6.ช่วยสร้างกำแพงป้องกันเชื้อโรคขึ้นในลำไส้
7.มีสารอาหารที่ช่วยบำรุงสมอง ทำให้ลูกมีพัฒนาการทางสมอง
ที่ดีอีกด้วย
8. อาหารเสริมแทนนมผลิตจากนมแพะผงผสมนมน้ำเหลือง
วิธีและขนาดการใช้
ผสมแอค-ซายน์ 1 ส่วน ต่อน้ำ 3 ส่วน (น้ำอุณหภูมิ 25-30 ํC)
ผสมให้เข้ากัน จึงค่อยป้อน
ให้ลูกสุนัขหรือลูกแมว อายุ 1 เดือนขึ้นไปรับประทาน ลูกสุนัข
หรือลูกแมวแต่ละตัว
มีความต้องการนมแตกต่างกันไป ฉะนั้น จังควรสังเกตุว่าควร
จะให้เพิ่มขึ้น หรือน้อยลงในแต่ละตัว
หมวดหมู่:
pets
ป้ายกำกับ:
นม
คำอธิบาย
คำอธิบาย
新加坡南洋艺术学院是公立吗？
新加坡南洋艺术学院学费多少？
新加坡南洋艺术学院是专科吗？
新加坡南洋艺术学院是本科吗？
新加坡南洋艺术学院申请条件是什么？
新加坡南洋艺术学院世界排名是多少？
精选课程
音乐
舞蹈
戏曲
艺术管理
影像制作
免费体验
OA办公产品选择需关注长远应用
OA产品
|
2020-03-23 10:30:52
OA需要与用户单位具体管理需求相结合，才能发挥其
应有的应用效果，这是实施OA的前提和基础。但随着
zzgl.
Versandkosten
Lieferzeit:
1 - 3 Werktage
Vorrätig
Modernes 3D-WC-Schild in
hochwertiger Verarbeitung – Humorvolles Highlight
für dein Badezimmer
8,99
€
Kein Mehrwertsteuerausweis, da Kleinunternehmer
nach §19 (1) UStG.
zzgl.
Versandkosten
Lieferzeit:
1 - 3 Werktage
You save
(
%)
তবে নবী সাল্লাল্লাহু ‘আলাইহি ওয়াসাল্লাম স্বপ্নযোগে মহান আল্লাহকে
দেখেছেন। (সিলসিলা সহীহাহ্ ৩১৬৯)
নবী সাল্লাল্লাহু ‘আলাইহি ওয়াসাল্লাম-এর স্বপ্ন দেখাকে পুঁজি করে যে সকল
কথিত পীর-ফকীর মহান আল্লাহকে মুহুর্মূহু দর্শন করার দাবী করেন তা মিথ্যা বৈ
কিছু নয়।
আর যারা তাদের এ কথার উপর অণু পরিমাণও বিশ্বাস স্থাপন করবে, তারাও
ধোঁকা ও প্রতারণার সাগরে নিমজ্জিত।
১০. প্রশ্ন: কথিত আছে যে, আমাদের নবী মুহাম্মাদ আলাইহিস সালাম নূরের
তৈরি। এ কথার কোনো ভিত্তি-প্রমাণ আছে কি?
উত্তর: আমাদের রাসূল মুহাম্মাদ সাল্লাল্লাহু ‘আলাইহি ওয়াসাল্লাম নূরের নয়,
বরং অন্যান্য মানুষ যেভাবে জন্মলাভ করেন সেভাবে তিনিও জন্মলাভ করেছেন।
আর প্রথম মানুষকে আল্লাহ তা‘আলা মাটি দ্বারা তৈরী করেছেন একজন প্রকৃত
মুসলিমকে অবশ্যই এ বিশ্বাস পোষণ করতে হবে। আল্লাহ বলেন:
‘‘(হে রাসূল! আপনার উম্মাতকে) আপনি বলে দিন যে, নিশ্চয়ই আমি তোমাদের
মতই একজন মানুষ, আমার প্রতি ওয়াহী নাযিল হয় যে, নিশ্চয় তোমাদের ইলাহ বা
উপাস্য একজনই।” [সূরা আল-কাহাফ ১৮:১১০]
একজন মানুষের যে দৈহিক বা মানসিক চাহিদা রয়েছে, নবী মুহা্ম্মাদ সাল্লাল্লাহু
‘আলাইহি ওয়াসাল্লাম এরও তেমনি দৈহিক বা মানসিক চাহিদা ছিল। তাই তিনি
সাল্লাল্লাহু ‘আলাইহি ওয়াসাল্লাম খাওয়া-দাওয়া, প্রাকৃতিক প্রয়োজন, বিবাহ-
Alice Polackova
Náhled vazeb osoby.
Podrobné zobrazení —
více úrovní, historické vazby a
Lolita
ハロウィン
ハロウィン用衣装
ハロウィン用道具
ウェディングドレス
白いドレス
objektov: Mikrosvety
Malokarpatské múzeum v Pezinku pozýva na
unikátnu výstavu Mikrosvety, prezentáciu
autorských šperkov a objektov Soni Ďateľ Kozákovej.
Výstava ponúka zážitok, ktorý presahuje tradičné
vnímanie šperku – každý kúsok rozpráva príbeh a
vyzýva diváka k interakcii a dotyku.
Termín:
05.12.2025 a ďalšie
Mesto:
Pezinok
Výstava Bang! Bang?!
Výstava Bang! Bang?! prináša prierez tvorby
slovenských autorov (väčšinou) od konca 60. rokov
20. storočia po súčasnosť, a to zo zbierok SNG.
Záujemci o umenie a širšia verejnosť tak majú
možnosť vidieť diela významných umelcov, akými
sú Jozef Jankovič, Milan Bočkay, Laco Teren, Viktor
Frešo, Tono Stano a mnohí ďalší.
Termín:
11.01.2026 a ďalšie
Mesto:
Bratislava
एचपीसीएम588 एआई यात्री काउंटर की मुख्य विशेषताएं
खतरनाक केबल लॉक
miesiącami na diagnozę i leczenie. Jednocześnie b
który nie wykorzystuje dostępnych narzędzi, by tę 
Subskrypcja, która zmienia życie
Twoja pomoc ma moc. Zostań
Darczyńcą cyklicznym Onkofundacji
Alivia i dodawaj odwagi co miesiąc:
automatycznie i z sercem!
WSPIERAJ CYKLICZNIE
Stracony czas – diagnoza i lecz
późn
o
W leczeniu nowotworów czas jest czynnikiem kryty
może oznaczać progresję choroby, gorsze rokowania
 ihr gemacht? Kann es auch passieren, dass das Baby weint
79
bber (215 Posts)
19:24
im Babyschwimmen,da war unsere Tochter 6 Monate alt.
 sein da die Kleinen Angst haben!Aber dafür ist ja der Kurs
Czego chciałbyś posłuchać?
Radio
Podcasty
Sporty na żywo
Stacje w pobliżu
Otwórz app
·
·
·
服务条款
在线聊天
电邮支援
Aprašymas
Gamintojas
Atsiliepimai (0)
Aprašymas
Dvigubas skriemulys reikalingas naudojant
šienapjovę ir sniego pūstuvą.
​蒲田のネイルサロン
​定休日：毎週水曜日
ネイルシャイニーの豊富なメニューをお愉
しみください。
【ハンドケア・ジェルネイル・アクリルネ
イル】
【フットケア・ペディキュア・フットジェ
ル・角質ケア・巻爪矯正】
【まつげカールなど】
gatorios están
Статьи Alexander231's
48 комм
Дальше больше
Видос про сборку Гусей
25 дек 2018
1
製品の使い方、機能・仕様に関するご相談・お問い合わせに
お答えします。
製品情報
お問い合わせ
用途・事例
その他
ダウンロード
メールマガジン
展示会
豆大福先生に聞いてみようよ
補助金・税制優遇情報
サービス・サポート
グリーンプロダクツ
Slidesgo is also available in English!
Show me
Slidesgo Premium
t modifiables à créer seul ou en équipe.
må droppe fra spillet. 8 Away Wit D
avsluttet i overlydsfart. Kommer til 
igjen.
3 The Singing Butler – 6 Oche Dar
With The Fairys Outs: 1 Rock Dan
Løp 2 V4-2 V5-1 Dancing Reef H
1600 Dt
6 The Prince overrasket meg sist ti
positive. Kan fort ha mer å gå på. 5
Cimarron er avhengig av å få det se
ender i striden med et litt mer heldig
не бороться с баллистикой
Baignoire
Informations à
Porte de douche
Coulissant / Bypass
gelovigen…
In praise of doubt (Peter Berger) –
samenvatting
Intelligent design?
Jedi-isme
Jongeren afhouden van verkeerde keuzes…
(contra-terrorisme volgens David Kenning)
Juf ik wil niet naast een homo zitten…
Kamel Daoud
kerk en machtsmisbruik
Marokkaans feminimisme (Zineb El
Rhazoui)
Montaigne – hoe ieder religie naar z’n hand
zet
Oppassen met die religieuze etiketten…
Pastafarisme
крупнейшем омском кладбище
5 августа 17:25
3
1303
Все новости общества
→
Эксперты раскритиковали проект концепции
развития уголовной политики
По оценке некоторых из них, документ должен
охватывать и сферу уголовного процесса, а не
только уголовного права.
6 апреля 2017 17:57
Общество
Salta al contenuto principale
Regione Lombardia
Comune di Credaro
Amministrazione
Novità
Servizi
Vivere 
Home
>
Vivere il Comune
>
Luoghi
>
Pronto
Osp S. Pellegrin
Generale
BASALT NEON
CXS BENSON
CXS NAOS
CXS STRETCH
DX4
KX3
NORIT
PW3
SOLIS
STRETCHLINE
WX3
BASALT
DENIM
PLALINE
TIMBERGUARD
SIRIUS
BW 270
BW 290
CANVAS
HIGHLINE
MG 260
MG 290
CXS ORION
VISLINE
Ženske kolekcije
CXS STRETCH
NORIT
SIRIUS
---
◆ WHAT THE EXERCISE ASKS ◆
Convert the material, from its first line through the line containing "หรือลูกแมวแต่ละตัว", into a numbered list with blank lines left out.

◆ PROBLEM SOLUTION ◆
1. 6.ช่วยสร้างกำแพงป้องกันเชื้อโรคขึ้นในลำไส้
2. 7.มีสารอาหารที่ช่วยบำรุงสมอง ทำให้ลูกมีพัฒนาการทางสมอง
3. ที่ดีอีกด้วย
4. 8. อาหารเสริมแทนนมผลิตจากนมแพะผงผสมนมน้ำเหลือง
5. วิธีและขนาดการใช้
6. ผสมแอค-ซายน์ 1 ส่วน ต่อน้ำ 3 ส่วน (น้ำอุณหภูมิ 25-30 ํC)
7. ผสมให้เข้ากัน จึงค่อยป้อน
8. ให้ลูกสุนัขหรือลูกแมว อายุ 1 เดือนขึ้นไปรับประทาน ลูกสุนัข
9. หรือลูกแมวแต่ละตัว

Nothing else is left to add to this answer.